Sean Taylor is looking down and smiling. Not only because the Redskins safeties are arguably the best in the league, but because they model their game after the Redskins legend.

Looking at the depth of the Skins secondary, one player who has gotten an unexpected amount of screentime is second-year hybrid linebacker Josh Harvey-Clemons. Standing at 6’4” and 230lb., Harvey-Clemons possesses a Kam Chancellor-esque prototype strong safety build rather than your stereotypical middle linebacker. Harvey-Clemons’ unique size and athleticism make him an incredible asset for Washington. Because he can play in and out of the box, Defensive Coordinator Greg Manusky is given significantly more flexibility with his defensive playcalling as Harvey-Clemons’ versatility eliminates the need for frequent personnel changes.

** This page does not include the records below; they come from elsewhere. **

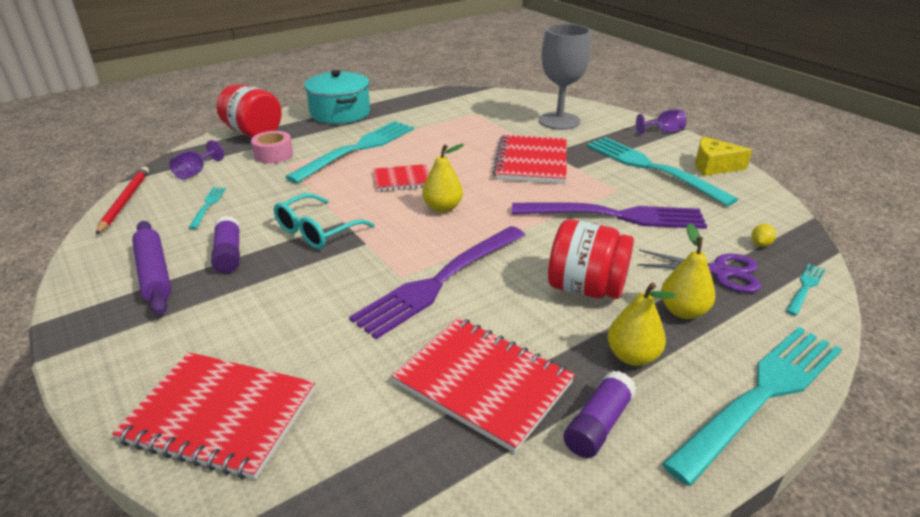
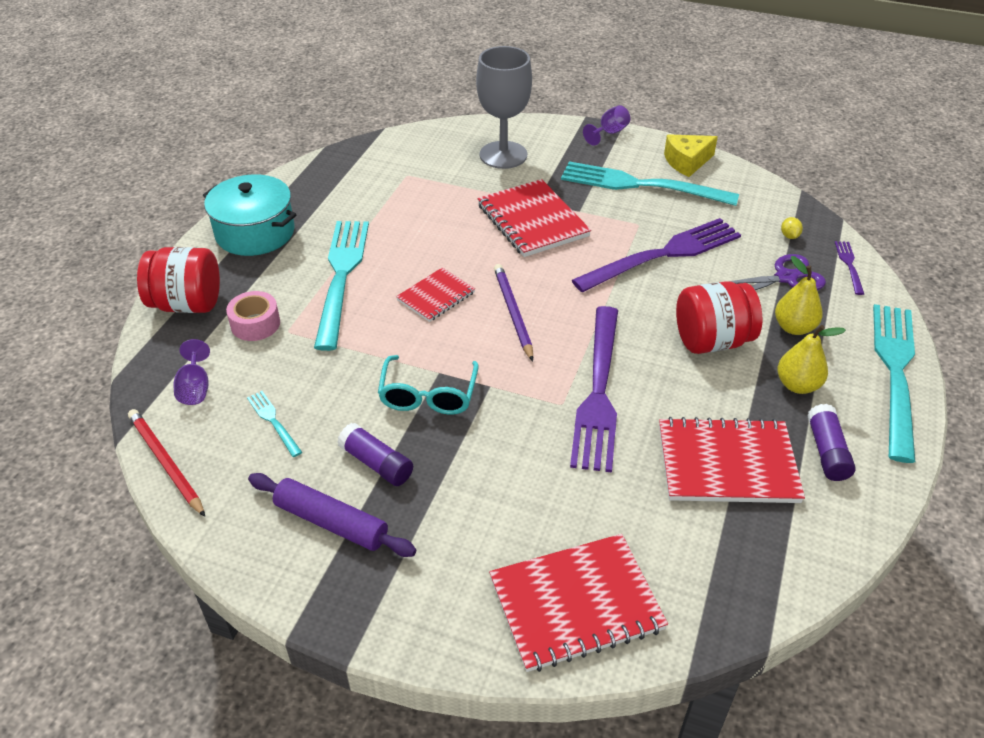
camera: 35 degrees left, 10 degrees up
yellow pear [422,144,464,213] -> purple pencil [494,264,533,361]
turquoise fork [786,264,825,316] -> purple fork [835,241,864,295]

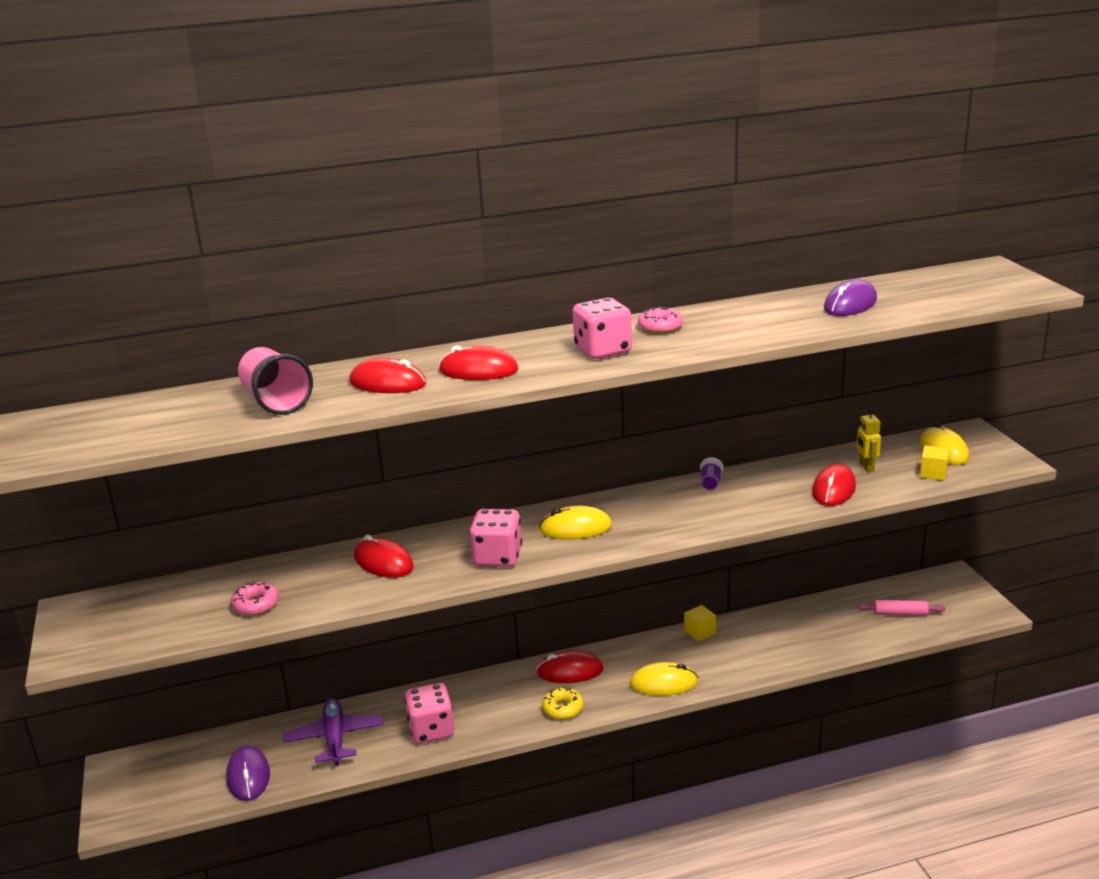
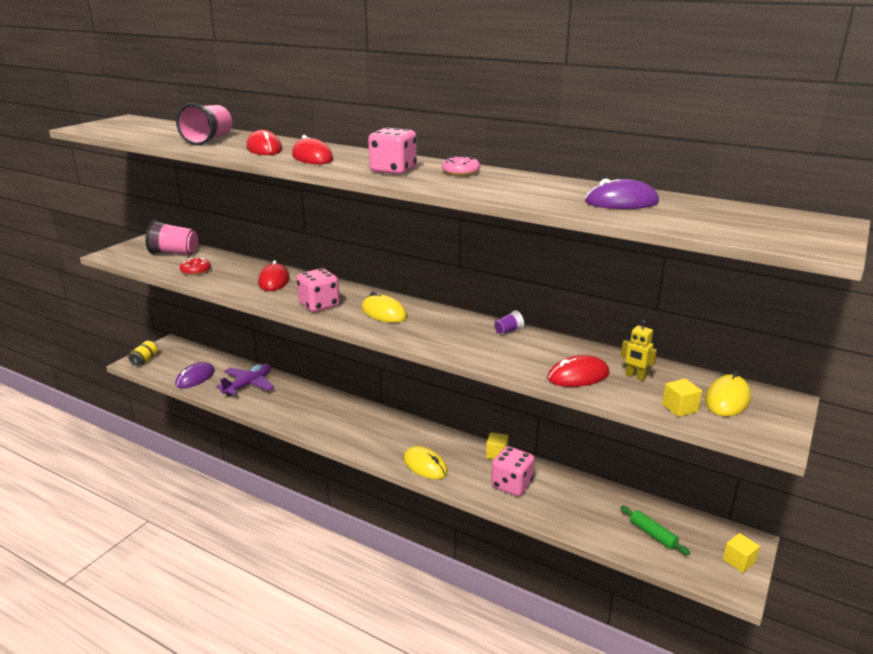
camera: 45 degrees right, 0 degrees up
pink donut [231,582,279,616] -> red donut [180,257,211,275]
pink dice [405,683,454,744] -> pink dice moved to [491,446,535,496]
red mouse [536,650,604,683] -> none
yellow donut [542,687,584,719] -> none
yellow robot [856,408,881,472] -> yellow robot turned 90 degrees counterclockwise [621,320,657,381]
pink rolling pin [857,600,945,616] -> green rolling pin [621,506,690,555]
none -> yellow can [129,341,158,366]
none -> pink cup [145,220,198,255]
none -> yellow cube [723,533,760,573]

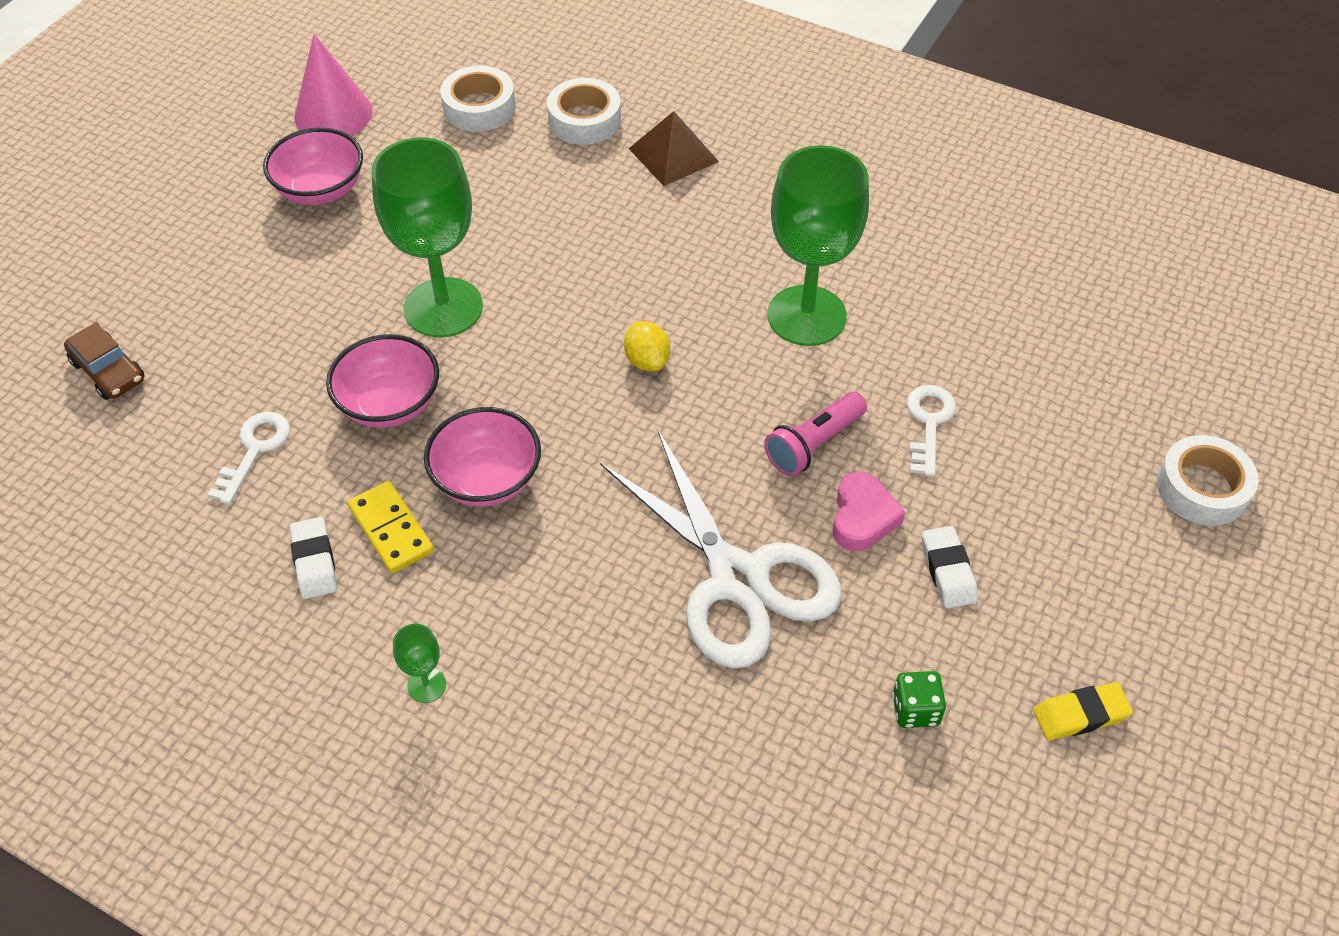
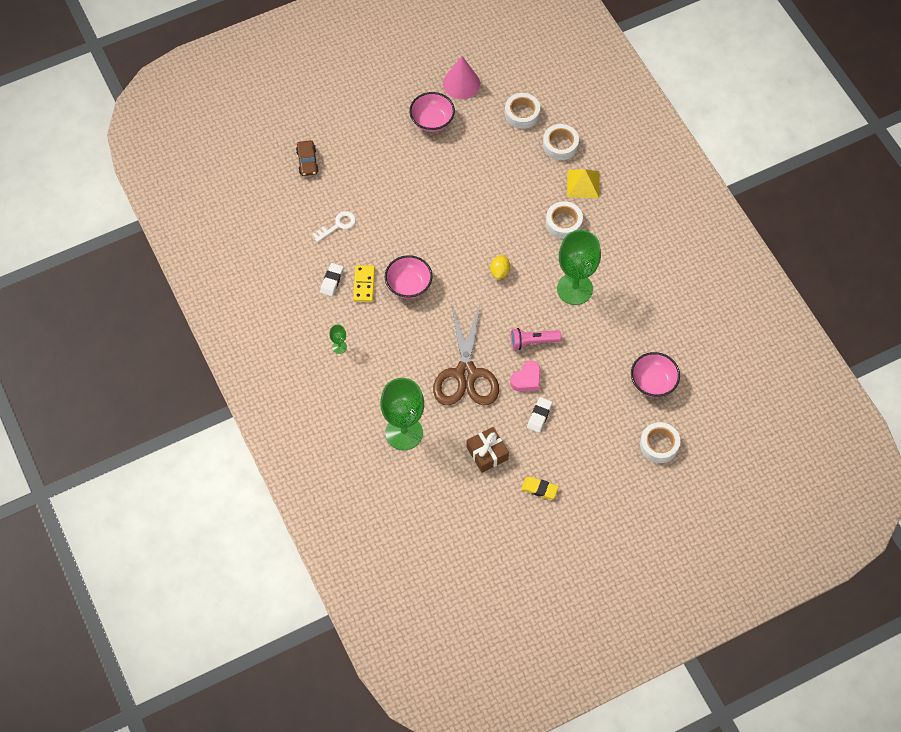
camera: 35 degrees right, 10 degrees up
pink bowl [326,334,439,428] -> pink bowl moved to [631,352,680,397]
green goblet [371,137,483,338] -> green goblet moved to [380,378,424,450]
white scissors [600,430,842,668] -> brown scissors [433,302,499,405]
brown pyramid [629,111,719,186] -> yellow pyramid [567,169,599,198]
green dice [892,671,946,728] -> brown gift [467,427,509,473]
white key [907,385,956,477] -> none
none -> white tape [546,201,583,239]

Fourth-round pick Troy Apke, who was recently placed on injured reserve, has displayed flashes in the preseason until a hamstring injury sidelined him for the season. An athletic phenom, Apke will have great mentors in Clinton-Dix and Swearinger who only help the Penn State product develop into a capable starter in the coming years.

Second year standout Montae Nicholson has been reliable at strong safety. But his lingering injuries prompted the ‘Skins to move for Clinton-Dix. He’ll have to get healthy, and when he does, he’ll be a great young depth player that the Skins could roll out three-safety sets with or he can give Swearinger and Clinton-Dix rest.

Rounding out the group is Deshazor Everett, who has been in Washington since 2015. Last year Everett has his best season in the league recording 62 tackles and becoming a rotational player for the Skins. This season he has not seen as much action but with injuries to Nicholson and Apke, and Clinton-Dix learning the system, is in line for more action.

Swearinger recently proclaimed, “I am the best safety in the league and I’ll continue to prove that,” last week after recording two interceptions against the Giants. This weekend’s game against the Falcons high octane offense gives Swearinger and the rest of the flight marshals another great opportunity to show that they are legit.